═════ DOCUMENT EXTRACT
These features, at first glance, are massive additions to the smorgasbord of features already available across Microsoft 365. They have the potential to greatly enhance productivity, efficiency, and ease of use across each application Copilot is available in, and it’s pretty enticing to think about all the different ways you could use it to get work done. I imagine I’ll use it most in Excel since - surprise, surprise - I suck at Excel.
OpenAI GPT-4
As I mentioned before, Copilot is primarily powered by OpenAI’s GPT-4 model, which was also announced this week. It’s an improved version of GPT-3.5, which hit the mainstream as part of ChatGPT in December, taking the world by storm and turning the consumer technology industry on its head. Microsoft was quick to implement the tech into Bing and bring the search engine back to life, while Google had to call a “code red” internally and rush to introduce its Bard competitor that has yet to see the light of day (publicly, at least).
Its improvements seem pretty iterative - it’s “more creative and collaborative” than before, it supports both text and photo input to generate responses, and it can emulate your writing style a bit better - but it’s the foundational work OpenAI has done that’s most important.
This includes the rigorous testing phases it went through before being announced. OpenAI said that GPT-4 was in testing for six months, resulting in responses that were accurate 40 percent more of the time compared to GPT-3.5. It was also 82 percent less likely to respond to requests for content that went against its guidelines.
══════════
DESCRIPTION OF THE TASK — Write out word for word the passage of the article on Copilot and GPT-4 that opens with "OpenAI GPT-4" and closes with "that’s most important.".
═════ EXTRACTED DATA
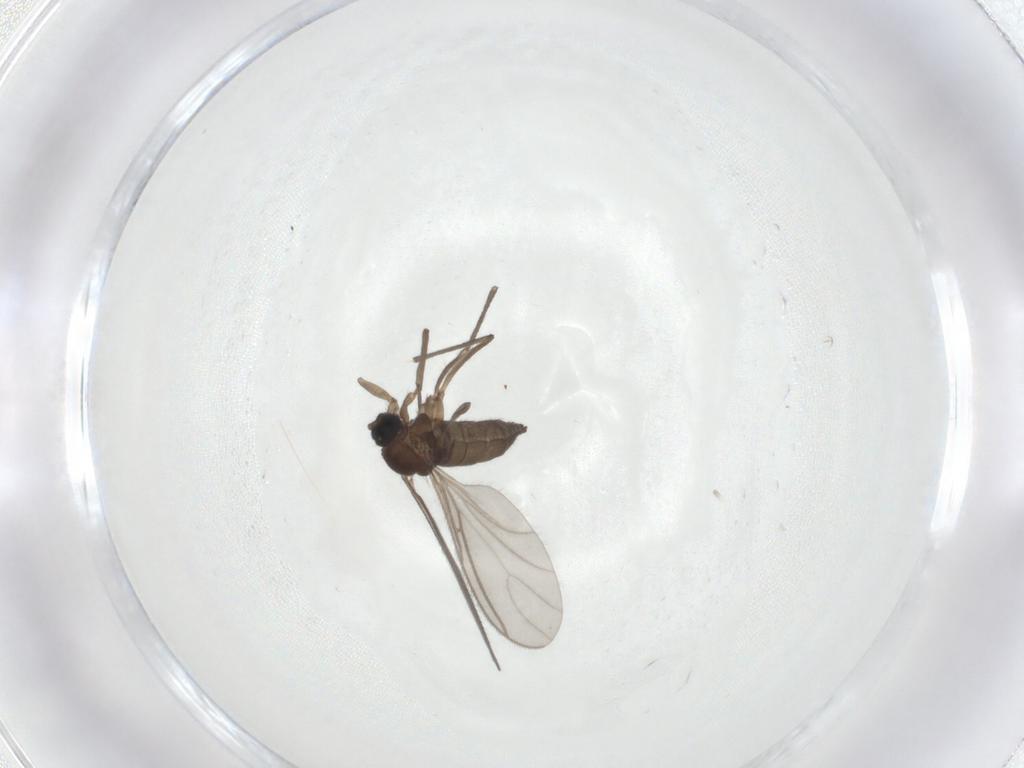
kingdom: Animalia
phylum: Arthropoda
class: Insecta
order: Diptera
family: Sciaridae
══════════
═════ EXTRACTED DATA
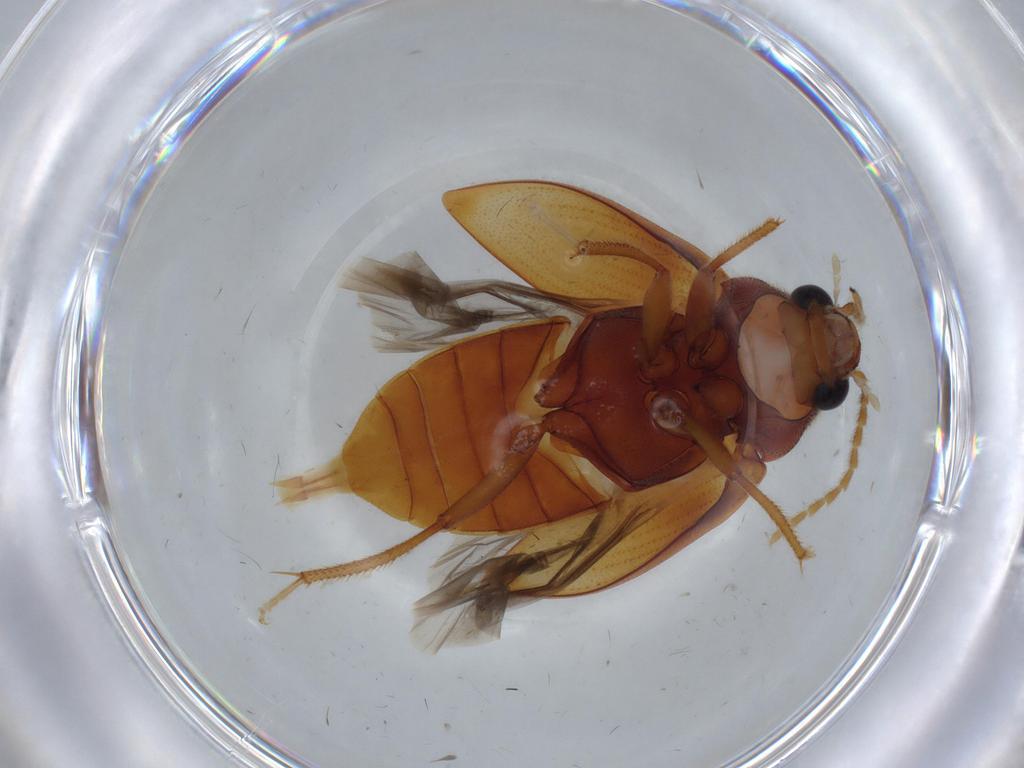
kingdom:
══════════
═════ EXTRACTED DATA
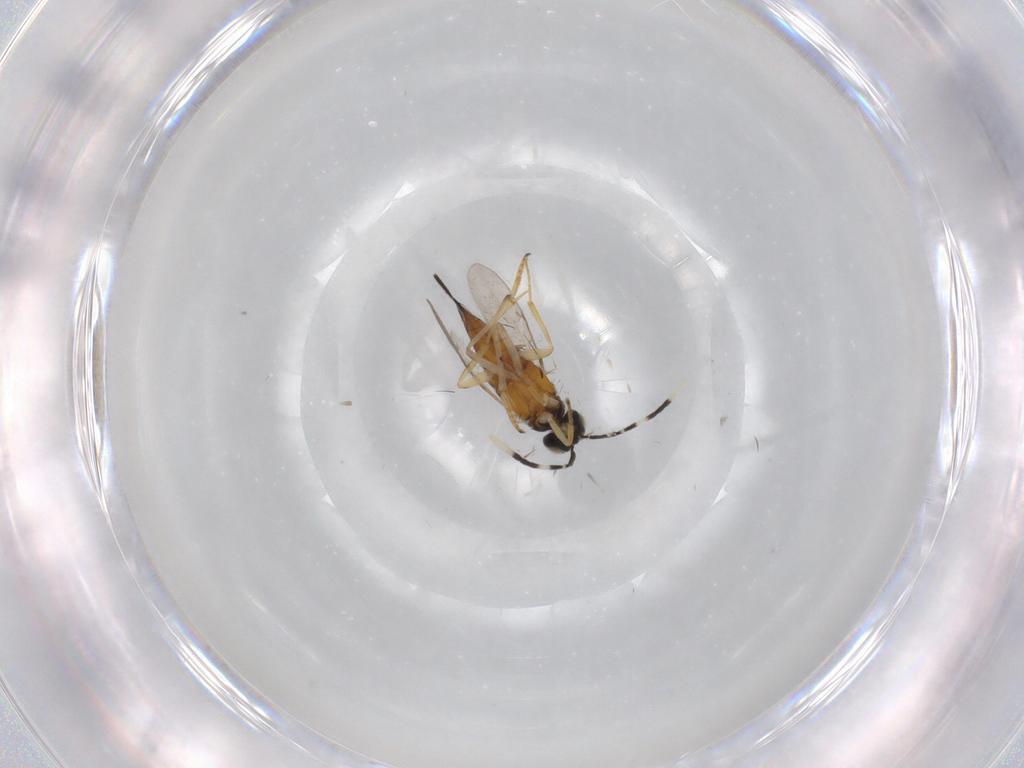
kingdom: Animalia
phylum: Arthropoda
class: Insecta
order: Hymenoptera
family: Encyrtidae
══════════
YOUR RESPONSE —
OpenAI GPT-4
As I mentioned before, Copilot is primarily powered by OpenAI’s GPT-4 model, which was also announced this week. It’s an improved version of GPT-3.5, which hit the mainstream as part of ChatGPT in December, taking the world by storm and turning the consumer technology industry on its head. Microsoft was quick to implement the tech into Bing and bring the search engine back to life, while Google had to call a “code red” internally and rush to introduce its Bard competitor that has yet to see the light of day (publicly, at least).
Its improvements seem pretty iterative - it’s “more creative and collaborative” than before, it supports both text and photo input to generate responses, and it can emulate your writing style a bit better - but it’s the foundational work OpenAI has done that’s most important.